= What the task requires =
Repeat the entries that follow, exactly as they are written.
───
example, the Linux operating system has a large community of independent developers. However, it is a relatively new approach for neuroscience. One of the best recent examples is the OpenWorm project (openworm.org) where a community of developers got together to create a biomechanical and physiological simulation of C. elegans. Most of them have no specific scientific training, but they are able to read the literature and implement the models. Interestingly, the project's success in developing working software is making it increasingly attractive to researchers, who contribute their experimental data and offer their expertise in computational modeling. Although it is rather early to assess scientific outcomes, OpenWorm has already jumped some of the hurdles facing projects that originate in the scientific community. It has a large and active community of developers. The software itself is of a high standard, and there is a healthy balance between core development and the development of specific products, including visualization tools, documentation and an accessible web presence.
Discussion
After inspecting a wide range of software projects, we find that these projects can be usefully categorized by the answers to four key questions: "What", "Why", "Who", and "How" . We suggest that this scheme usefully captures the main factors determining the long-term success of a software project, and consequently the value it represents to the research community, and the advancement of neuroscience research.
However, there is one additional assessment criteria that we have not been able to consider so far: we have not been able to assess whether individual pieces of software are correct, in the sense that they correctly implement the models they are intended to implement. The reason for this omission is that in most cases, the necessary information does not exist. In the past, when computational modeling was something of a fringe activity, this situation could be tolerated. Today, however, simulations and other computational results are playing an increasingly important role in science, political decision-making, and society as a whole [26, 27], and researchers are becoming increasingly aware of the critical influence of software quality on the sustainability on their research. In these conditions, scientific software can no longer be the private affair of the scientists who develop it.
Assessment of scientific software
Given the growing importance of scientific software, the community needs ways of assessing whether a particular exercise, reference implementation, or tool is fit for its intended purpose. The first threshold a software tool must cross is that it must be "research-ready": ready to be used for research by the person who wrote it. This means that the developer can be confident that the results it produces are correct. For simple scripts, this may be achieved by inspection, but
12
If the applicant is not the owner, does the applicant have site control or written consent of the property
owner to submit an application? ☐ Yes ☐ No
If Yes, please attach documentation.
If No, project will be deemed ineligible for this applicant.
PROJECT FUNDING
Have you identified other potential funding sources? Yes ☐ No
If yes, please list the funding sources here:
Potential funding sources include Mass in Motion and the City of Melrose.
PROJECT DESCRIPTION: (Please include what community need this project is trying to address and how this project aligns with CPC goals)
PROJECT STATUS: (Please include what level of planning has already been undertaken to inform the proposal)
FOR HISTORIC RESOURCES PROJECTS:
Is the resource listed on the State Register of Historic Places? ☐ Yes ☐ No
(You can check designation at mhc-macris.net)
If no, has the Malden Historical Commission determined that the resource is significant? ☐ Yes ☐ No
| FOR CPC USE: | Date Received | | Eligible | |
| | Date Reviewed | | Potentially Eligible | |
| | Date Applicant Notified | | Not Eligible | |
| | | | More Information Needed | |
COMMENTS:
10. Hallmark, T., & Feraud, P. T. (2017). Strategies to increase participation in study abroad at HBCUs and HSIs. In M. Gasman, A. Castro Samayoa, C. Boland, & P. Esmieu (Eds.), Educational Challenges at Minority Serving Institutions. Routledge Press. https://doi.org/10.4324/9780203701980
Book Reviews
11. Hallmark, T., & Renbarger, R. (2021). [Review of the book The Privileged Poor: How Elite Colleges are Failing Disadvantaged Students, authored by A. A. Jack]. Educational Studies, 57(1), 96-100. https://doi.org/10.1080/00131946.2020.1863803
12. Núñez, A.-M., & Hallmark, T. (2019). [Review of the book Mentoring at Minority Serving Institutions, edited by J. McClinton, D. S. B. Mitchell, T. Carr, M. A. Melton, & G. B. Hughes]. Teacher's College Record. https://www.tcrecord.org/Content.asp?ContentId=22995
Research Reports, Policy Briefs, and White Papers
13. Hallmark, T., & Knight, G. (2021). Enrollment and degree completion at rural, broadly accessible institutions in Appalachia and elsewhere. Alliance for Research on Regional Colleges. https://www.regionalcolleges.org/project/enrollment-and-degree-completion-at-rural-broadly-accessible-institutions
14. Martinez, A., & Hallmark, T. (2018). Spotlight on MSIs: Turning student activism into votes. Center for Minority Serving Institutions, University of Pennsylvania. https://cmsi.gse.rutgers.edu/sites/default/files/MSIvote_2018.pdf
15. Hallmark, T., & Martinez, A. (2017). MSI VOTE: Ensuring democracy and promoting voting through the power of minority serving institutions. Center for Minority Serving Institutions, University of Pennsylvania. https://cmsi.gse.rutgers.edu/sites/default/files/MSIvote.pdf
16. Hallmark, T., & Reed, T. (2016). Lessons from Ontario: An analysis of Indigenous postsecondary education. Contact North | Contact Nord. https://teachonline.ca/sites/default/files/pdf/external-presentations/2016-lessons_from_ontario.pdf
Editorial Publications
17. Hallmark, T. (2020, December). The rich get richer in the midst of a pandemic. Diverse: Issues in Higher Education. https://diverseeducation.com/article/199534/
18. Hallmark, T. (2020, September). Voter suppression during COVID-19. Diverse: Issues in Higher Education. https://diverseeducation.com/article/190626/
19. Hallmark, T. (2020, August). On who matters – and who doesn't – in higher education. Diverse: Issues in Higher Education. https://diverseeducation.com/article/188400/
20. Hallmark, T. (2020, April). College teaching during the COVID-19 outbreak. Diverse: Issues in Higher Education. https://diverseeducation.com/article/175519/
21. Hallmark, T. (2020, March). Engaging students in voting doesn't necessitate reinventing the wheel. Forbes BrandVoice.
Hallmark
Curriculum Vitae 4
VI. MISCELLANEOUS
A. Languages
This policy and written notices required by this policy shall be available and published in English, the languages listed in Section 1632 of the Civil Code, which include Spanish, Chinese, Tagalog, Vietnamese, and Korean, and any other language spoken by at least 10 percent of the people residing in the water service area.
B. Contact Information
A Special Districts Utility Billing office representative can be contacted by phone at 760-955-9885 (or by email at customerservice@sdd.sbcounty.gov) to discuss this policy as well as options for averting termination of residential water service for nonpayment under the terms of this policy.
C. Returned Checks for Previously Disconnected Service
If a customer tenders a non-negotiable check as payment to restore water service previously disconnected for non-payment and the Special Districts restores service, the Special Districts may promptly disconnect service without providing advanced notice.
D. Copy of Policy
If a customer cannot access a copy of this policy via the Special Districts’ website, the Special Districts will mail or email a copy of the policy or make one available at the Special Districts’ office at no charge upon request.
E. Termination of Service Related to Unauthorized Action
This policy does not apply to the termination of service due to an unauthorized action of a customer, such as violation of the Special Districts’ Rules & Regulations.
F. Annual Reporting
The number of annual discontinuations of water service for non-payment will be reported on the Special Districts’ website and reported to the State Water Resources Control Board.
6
───
= Problem solution =
example, the Linux operating system has a large community of independent developers. However, it is a relatively new approach for neuroscience. One of the best recent examples is the OpenWorm project (openworm.org) where a community of developers got together to create a biomechanical and physiological simulation of C. elegans. Most of them have no specific scientific training, but they are able to read the literature and implement the models. Interestingly, the project's success in developing working software is making it increasingly attractive to researchers, who contribute their experimental data and offer their expertise in computational modeling. Although it is rather early to assess scientific outcomes, OpenWorm has already jumped some of the hurdles facing projects that originate in the scientific community. It has a large and active community of developers. The software itself is of a high standard, and there is a healthy balance between core development and the development of specific products, including visualization tools, documentation and an accessible web presence.
Discussion
After inspecting a wide range of software projects, we find that these projects can be usefully categorized by the answers to four key questions: "What", "Why", "Who", and "How" . We suggest that this scheme usefully captures the main factors determining the long-term success of a software project, and consequently the value it represents to the research community, and the advancement of neuroscience research.
However, there is one additional assessment criteria that we have not been able to consider so far: we have not been able to assess whether individual pieces of software are correct, in the sense that they correctly implement the models they are intended to implement. The reason for this omission is that in most cases, the necessary information does not exist. In the past, when computational modeling was something of a fringe activity, this situation could be tolerated. Today, however, simulations and other computational results are playing an increasingly important role in science, political decision-making, and society as a whole [26, 27], and researchers are becoming increasingly aware of the critical influence of software quality on the sustainability on their research. In these conditions, scientific software can no longer be the private affair of the scientists who develop it.
Assessment of scientific software
Given the growing importance of scientific software, the community needs ways of assessing whether a particular exercise, reference implementation, or tool is fit for its intended purpose. The first threshold a software tool must cross is that it must be "research-ready": ready to be used for research by the person who wrote it. This means that the developer can be confident that the results it produces are correct. For simple scripts, this may be achieved by inspection, but
12
If the applicant is not the owner, does the applicant have site control or written consent of the property
owner to submit an application? ☐ Yes ☐ No
If Yes, please attach documentation.
If No, project will be deemed ineligible for this applicant.
PROJECT FUNDING
Have you identified other potential funding sources? Yes ☐ No
If yes, please list the funding sources here:
Potential funding sources include Mass in Motion and the City of Melrose.
PROJECT DESCRIPTION: (Please include what community need this project is trying to address and how this project aligns with CPC goals)
PROJECT STATUS: (Please include what level of planning has already been undertaken to inform the proposal)
FOR HISTORIC RESOURCES PROJECTS:
Is the resource listed on the State Register of Historic Places? ☐ Yes ☐ No
(You can check designation at mhc-macris.net)
If no, has the Malden Historical Commission determined that the resource is significant? ☐ Yes ☐ No
| FOR CPC USE: | Date Received | | Eligible | |
| | Date Reviewed | | Potentially Eligible | |
| | Date Applicant Notified | | Not Eligible | |
| | | | More Information Needed | |
COMMENTS:
10. Hallmark, T., & Feraud, P. T. (2017). Strategies to increase participation in study abroad at HBCUs and HSIs. In M. Gasman, A. Castro Samayoa, C. Boland, & P. Esmieu (Eds.), Educational Challenges at Minority Serving Institutions. Routledge Press. https://doi.org/10.4324/9780203701980
Book Reviews
11. Hallmark, T., & Renbarger, R. (2021). [Review of the book The Privileged Poor: How Elite Colleges are Failing Disadvantaged Students, authored by A. A. Jack]. Educational Studies, 57(1), 96-100. https://doi.org/10.1080/00131946.2020.1863803
12. Núñez, A.-M., & Hallmark, T. (2019). [Review of the book Mentoring at Minority Serving Institutions, edited by J. McClinton, D. S. B. Mitchell, T. Carr, M. A. Melton, & G. B. Hughes]. Teacher's College Record. https://www.tcrecord.org/Content.asp?ContentId=22995
Research Reports, Policy Briefs, and White Papers
13. Hallmark, T., & Knight, G. (2021). Enrollment and degree completion at rural, broadly accessible institutions in Appalachia and elsewhere. Alliance for Research on Regional Colleges. https://www.regionalcolleges.org/project/enrollment-and-degree-completion-at-rural-broadly-accessible-institutions
14. Martinez, A., & Hallmark, T. (2018). Spotlight on MSIs: Turning student activism into votes. Center for Minority Serving Institutions, University of Pennsylvania. https://cmsi.gse.rutgers.edu/sites/default/files/MSIvote_2018.pdf
15. Hallmark, T., & Martinez, A. (2017). MSI VOTE: Ensuring democracy and promoting voting through the power of minority serving institutions. Center for Minority Serving Institutions, University of Pennsylvania. https://cmsi.gse.rutgers.edu/sites/default/files/MSIvote.pdf
16. Hallmark, T., & Reed, T. (2016). Lessons from Ontario: An analysis of Indigenous postsecondary education. Contact North | Contact Nord. https://teachonline.ca/sites/default/files/pdf/external-presentations/2016-lessons_from_ontario.pdf
Editorial Publications
17. Hallmark, T. (2020, December). The rich get richer in the midst of a pandemic. Diverse: Issues in Higher Education. https://diverseeducation.com/article/199534/
18. Hallmark, T. (2020, September). Voter suppression during COVID-19. Diverse: Issues in Higher Education. https://diverseeducation.com/article/190626/
19. Hallmark, T. (2020, August). On who matters – and who doesn't – in higher education. Diverse: Issues in Higher Education. https://diverseeducation.com/article/188400/
20. Hallmark, T. (2020, April). College teaching during the COVID-19 outbreak. Diverse: Issues in Higher Education. https://diverseeducation.com/article/175519/
21. Hallmark, T. (2020, March). Engaging students in voting doesn't necessitate reinventing the wheel. Forbes BrandVoice.
Hallmark
Curriculum Vitae 4
VI. MISCELLANEOUS
A. Languages
This policy and written notices required by this policy shall be available and published in English, the languages listed in Section 1632 of the Civil Code, which include Spanish, Chinese, Tagalog, Vietnamese, and Korean, and any other language spoken by at least 10 percent of the people residing in the water service area.
B. Contact Information
A Special Districts Utility Billing office representative can be contacted by phone at 760-955-9885 (or by email at customerservice@sdd.sbcounty.gov) to discuss this policy as well as options for averting termination of residential water service for nonpayment under the terms of this policy.
C. Returned Checks for Previously Disconnected Service
If a customer tenders a non-negotiable check as payment to restore water service previously disconnected for non-payment and the Special Districts restores service, the Special Districts may promptly disconnect service without providing advanced notice.
D. Copy of Policy
If a customer cannot access a copy of this policy via the Special Districts’ website, the Special Districts will mail or email a copy of the policy or make one available at the Special Districts’ office at no charge upon request.
E. Termination of Service Related to Unauthorized Action
This policy does not apply to the termination of service due to an unauthorized action of a customer, such as violation of the Special Districts’ Rules & Regulations.
F. Annual Reporting
The number of annual discontinuations of water service for non-payment will be reported on the Special Districts’ website and reported to the State Water Resources Control Board.
6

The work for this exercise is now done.